RYAN PYETTE -- London Free Press

, Last Updated: 11:15 AM ET

KITCHENER -- Usually, athletes declare they want to go to Disneyland after finishing in first place. Tillsonburg's Christopher Mabee finished 10th in the men's competition yesterday and may have felt like he had spent a week at a theme park in the world junior figure skating championships. "If I use one (phrase) to describe this competition, it would be a roller coaster," said Mabee. "It was up-and-down all week. Definitely, it was a learning experience."

The 19-year-old performed his long program to Jean Sibelius's Finlandia with much more vigour than he did in Wednesday's disastrous qualifying round.

He still struggled with several of his triple jumps, but it was nowhere near as excruciating as his midweek meltdown that had him calling his sports psychologist for an emergency chat, and had Mariposa School of Skating boss Doug Leigh zipping to Kitchener to see what was happening with one of his top pupils.

Mabee picked up 98.24 points for his long program, almost four short of his personal best, and ended up with a total score of 153.02. If he skated to his ability and duplicated his performance in London at the nationals in January, he could have jumped into the top half-dozen.

He finished fifth at last year's junior worlds.

"At first, I was mad at myself (after yesterday's skate)," he said. "It was very par, very average.

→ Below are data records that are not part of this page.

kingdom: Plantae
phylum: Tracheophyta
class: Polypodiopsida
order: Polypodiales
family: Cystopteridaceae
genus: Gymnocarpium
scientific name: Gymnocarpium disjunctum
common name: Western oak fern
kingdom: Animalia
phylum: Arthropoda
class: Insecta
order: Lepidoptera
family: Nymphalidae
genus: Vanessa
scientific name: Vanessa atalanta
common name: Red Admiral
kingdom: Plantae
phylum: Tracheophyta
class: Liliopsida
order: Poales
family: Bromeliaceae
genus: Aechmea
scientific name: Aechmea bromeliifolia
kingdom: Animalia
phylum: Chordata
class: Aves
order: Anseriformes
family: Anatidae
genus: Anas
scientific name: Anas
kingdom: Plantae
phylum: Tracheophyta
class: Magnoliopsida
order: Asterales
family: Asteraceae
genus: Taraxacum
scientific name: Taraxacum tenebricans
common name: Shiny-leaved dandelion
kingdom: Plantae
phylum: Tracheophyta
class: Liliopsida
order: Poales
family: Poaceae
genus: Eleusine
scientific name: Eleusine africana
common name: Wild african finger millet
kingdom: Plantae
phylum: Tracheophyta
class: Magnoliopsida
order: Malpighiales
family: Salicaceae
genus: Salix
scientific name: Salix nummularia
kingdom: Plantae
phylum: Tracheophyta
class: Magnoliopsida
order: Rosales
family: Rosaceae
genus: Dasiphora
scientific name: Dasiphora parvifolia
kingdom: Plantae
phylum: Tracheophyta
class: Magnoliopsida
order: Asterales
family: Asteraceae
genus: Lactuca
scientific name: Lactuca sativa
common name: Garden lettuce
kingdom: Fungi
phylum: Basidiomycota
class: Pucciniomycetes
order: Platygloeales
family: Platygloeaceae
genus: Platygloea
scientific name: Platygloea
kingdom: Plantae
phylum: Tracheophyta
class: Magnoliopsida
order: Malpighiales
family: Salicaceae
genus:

But at least I tried a majority of the elements." He singled and doubled a long of his planned triples in qualifying.

"For me, this week was about showing my mental strength in the short program and coming back, and I think I did that."

His plan is to go to the senior level this year, although he learned this week he needs a lot of fine-tuning to get where he wants to be in the next five years.

Mabee will now return to Barrie and his job selling jeans at a local clothing store.

Compatriot Patrick Chan, a 14-year-old from Toronto skating in his first big international meet, finished in seventh spot after a solid free skate.

Canada's deep tradition of quality men's skaters hasn't translated into much podium success at the world juniors. The last medal was a silver by Marc Ferland in 1984 at Sapporo, Japan.

Canada has only won two men's golds in the International Skating Union event -- Daniel Beland in 1977 and Dennis Coi in 1978, both in Megeve, France.

But Chan, if he continues to show improvement under 89-year-old coach Osborn Colson, could be a medal hopeful in a couple of years.

Japan's talented Nobunari Oda claimed the men's title with a tremendous skate and broke down in the kiss-and-cry area after learning his marks (a 196.42 total score). Yannick Ponsero of France ended up second, almost 11 points behind Oda (185.45).

Russia's Sergei Dobrin (179.02) was third.